• _What you have to do_: Convert everything in the material from the start down to the line containing "Allendorf (Lumda)", inclusive, into a JSON array of strings, one string per line, with blank lines omitted.

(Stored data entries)
▽
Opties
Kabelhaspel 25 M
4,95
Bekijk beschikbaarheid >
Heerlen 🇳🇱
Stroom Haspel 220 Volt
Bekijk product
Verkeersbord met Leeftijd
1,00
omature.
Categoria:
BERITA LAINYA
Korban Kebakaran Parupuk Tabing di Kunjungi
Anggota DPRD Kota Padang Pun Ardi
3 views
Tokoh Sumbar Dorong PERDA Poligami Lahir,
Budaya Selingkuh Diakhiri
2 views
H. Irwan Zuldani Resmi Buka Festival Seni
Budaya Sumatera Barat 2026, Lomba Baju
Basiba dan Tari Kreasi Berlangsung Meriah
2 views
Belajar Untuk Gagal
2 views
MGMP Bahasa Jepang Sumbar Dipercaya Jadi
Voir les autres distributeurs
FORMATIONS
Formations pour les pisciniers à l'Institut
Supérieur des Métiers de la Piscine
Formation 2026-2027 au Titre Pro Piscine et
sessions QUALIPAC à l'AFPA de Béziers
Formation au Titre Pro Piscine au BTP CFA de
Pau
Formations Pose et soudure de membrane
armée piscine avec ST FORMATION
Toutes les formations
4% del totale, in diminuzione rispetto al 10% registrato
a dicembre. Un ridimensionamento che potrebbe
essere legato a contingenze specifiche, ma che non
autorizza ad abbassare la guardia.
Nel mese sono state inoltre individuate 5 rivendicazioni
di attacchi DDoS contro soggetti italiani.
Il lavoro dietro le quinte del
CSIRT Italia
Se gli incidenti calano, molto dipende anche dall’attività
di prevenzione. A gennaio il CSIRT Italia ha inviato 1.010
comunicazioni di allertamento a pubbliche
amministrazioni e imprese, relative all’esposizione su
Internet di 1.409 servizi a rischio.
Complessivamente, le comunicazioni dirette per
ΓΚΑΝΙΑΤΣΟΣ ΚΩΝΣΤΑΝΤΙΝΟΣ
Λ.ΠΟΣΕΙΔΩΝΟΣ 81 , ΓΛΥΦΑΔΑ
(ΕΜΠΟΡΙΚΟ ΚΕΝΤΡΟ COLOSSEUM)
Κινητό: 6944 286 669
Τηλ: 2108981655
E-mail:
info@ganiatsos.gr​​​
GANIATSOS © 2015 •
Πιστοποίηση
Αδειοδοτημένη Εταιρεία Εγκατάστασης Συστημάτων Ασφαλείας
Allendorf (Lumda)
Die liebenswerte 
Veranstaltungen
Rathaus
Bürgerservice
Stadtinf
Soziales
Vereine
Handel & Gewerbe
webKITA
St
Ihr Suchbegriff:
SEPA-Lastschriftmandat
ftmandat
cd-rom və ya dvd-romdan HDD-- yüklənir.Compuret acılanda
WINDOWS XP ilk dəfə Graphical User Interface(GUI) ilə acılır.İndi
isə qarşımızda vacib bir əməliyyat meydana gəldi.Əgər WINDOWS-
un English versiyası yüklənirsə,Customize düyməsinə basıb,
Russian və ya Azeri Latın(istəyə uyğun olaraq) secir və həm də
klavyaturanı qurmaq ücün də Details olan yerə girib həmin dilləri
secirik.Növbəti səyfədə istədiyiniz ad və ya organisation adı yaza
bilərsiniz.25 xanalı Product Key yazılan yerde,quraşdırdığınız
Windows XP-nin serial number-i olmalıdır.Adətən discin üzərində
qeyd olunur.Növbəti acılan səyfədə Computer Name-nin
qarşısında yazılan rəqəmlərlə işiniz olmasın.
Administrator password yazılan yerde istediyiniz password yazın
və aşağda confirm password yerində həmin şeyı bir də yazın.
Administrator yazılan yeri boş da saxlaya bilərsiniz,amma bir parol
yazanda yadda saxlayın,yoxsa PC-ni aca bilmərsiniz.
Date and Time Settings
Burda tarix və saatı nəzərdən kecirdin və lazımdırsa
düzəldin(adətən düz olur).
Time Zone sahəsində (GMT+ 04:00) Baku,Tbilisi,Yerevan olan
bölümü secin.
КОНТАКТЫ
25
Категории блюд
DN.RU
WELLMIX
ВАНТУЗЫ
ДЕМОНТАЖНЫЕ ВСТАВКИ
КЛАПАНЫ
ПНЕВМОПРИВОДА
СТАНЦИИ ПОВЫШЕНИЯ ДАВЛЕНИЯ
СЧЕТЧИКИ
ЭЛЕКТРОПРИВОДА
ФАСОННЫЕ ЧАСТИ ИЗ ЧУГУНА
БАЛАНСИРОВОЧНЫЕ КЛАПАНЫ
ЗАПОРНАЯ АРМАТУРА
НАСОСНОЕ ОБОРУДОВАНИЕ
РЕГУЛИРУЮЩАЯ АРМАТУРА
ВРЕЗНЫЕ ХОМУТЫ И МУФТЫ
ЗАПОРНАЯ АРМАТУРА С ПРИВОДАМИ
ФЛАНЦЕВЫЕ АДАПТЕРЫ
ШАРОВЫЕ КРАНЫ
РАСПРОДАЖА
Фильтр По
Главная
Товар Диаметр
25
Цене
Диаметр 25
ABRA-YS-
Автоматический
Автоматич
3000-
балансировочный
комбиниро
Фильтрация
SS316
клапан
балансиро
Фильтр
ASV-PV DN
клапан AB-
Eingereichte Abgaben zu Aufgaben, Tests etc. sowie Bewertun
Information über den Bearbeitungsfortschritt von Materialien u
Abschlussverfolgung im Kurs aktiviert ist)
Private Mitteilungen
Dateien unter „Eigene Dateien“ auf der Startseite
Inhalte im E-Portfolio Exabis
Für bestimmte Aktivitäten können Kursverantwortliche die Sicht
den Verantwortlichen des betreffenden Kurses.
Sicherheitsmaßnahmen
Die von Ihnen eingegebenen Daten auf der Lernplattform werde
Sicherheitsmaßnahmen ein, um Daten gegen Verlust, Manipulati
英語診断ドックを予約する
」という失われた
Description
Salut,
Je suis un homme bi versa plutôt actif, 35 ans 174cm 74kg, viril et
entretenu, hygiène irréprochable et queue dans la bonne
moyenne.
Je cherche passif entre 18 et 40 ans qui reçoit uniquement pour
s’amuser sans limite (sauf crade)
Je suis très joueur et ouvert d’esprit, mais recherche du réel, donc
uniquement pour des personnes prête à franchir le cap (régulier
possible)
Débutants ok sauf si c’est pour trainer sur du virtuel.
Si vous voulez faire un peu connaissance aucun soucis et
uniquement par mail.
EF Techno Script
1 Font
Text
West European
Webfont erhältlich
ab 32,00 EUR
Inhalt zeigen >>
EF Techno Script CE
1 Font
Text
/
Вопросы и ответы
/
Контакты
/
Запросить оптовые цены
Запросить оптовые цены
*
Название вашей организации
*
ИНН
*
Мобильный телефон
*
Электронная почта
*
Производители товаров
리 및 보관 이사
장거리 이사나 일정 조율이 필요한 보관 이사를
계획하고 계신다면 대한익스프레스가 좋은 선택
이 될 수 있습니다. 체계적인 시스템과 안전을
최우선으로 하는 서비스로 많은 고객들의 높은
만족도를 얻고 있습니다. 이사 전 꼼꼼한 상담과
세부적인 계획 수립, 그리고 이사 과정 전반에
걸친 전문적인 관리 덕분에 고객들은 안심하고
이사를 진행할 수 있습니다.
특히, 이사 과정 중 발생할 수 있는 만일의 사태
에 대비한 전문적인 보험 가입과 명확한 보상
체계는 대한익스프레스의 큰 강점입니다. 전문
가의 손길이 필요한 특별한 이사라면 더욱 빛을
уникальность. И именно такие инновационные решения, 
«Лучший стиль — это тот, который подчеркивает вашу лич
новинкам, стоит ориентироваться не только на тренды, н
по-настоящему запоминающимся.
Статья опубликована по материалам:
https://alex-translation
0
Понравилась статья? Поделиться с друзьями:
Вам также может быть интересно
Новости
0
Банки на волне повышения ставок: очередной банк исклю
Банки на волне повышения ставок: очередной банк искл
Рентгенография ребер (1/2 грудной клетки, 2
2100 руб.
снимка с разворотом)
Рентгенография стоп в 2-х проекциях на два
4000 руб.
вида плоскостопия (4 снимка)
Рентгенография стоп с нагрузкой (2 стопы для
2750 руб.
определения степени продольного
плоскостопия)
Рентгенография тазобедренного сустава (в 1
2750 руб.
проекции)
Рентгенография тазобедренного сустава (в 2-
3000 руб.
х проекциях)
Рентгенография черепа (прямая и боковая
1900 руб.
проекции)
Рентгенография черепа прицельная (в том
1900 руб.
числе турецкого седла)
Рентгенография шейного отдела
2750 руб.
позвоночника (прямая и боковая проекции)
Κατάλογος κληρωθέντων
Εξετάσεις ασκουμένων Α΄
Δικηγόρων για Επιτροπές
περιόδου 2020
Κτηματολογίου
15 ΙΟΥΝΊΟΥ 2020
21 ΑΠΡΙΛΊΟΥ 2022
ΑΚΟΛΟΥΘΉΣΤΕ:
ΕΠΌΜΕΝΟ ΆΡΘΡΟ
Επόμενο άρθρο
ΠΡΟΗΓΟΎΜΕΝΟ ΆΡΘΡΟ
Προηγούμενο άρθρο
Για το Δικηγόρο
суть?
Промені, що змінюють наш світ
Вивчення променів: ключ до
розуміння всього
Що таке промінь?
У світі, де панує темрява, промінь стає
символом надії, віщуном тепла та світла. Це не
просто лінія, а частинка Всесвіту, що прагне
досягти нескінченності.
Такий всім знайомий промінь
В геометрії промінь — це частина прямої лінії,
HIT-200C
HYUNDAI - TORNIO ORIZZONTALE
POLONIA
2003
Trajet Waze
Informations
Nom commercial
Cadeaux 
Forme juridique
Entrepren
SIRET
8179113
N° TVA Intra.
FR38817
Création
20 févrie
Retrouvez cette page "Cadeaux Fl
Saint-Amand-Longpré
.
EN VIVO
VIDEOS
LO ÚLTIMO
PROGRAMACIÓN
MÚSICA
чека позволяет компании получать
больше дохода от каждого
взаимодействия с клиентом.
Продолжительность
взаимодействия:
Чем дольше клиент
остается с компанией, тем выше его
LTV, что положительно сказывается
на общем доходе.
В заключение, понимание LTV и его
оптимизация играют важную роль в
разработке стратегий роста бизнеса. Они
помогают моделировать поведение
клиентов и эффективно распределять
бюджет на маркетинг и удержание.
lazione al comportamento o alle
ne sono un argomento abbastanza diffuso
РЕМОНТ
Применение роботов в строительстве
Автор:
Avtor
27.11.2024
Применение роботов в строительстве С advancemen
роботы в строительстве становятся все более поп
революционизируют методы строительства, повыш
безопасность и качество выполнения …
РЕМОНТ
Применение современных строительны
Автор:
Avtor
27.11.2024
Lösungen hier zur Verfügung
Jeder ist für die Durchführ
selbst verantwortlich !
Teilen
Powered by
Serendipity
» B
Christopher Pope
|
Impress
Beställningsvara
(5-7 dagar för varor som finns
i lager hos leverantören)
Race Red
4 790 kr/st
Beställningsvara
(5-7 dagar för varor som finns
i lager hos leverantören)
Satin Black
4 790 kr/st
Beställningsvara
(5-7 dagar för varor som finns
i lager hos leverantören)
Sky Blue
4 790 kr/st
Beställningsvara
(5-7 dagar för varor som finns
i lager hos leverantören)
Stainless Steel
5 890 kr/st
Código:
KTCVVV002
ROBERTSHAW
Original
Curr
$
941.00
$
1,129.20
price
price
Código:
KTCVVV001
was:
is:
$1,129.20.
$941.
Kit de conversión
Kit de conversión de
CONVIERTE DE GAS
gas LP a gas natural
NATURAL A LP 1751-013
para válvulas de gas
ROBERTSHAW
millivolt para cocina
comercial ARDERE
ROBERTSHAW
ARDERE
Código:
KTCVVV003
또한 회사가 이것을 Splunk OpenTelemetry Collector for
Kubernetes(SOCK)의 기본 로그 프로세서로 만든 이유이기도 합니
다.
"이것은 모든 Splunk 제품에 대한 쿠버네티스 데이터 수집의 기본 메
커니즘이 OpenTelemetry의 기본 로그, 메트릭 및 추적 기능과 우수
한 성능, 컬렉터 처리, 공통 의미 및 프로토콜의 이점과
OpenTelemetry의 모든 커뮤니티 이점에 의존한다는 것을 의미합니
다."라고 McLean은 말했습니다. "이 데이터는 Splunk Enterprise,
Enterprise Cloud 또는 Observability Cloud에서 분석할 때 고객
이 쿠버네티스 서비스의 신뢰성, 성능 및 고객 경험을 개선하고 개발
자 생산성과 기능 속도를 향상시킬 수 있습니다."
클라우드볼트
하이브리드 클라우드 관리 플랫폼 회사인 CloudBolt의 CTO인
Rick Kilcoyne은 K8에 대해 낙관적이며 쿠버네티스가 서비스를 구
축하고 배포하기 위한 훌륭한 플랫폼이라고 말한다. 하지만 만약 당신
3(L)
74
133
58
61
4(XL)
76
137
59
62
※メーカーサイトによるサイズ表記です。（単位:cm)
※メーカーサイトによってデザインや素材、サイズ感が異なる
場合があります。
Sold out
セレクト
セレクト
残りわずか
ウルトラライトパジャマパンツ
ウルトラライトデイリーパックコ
△
• _Answer box_:
[
  "Opties",
  "Kabelhaspel 25 M",
  "4,95",
  "Bekijk beschikbaarheid >",
  "Heerlen 🇳🇱",
  "Stroom Haspel 220 Volt",
  "Bekijk product",
  "Verkeersbord met Leeftijd",
  "1,00",
  "omature.",
  "Categoria:",
  "BERITA LAINYA",
  "Korban Kebakaran Parupuk Tabing di Kunjungi",
  "Anggota DPRD Kota Padang Pun Ardi",
  "3 views",
  "Tokoh Sumbar Dorong PERDA Poligami Lahir,",
  "Budaya Selingkuh Diakhiri",
  "2 views",
  "H. Irwan Zuldani Resmi Buka Festival Seni",
  "Budaya Sumatera Barat 2026, Lomba Baju",
  "Basiba dan Tari Kreasi Berlangsung Meriah",
  "2 views",
  "Belajar Untuk Gagal",
  "2 views",
  "MGMP Bahasa Jepang Sumbar Dipercaya Jadi",
  "Voir les autres distributeurs",
  "FORMATIONS",
  "Formations pour les pisciniers à l'Institut",
  "Supérieur des Métiers de la Piscine",
  "Formation 2026-2027 au Titre Pro Piscine et",
  "sessions QUALIPAC à l'AFPA de Béziers",
  "Formation au Titre Pro Piscine au BTP CFA de",
  "Pau",
  "Formations Pose et soudure de membrane",
  "armée piscine avec ST FORMATION",
  "Toutes les formations",
  "4% del totale, in diminuzione rispetto al 10% registrato",
  "a dicembre. Un ridimensionamento che potrebbe",
  "essere legato a contingenze specifiche, ma che non",
  "autorizza ad abbassare la guardia.",
  "Nel mese sono state inoltre individuate 5 rivendicazioni",
  "di attacchi DDoS contro soggetti italiani.",
  "Il lavoro dietro le quinte del",
  "CSIRT Italia",
  "Se gli incidenti calano, molto dipende anche dall’attività",
  "di prevenzione. A gennaio il CSIRT Italia ha inviato 1.010",
  "comunicazioni di allertamento a pubbliche",
  "amministrazioni e imprese, relative all’esposizione su",
  "Internet di 1.409 servizi a rischio.",
  "Complessivamente, le comunicazioni dirette per",
  "ΓΚΑΝΙΑΤΣΟΣ ΚΩΝΣΤΑΝΤΙΝΟΣ",
  "Λ.ΠΟΣΕΙΔΩΝΟΣ 81 , ΓΛΥΦΑΔΑ",
  "(ΕΜΠΟΡΙΚΟ ΚΕΝΤΡΟ COLOSSEUM)",
  "Κινητό: 6944 286 669",
  "Τηλ: 2108981655",
  "E-mail:",
  "info@ganiatsos.gr​​​",
  "GANIATSOS © 2015 •",
  "Πιστοποίηση",
  "Αδειοδοτημένη Εταιρεία Εγκατάστασης Συστημάτων Ασφαλείας",
  "Allendorf (Lumda)"
]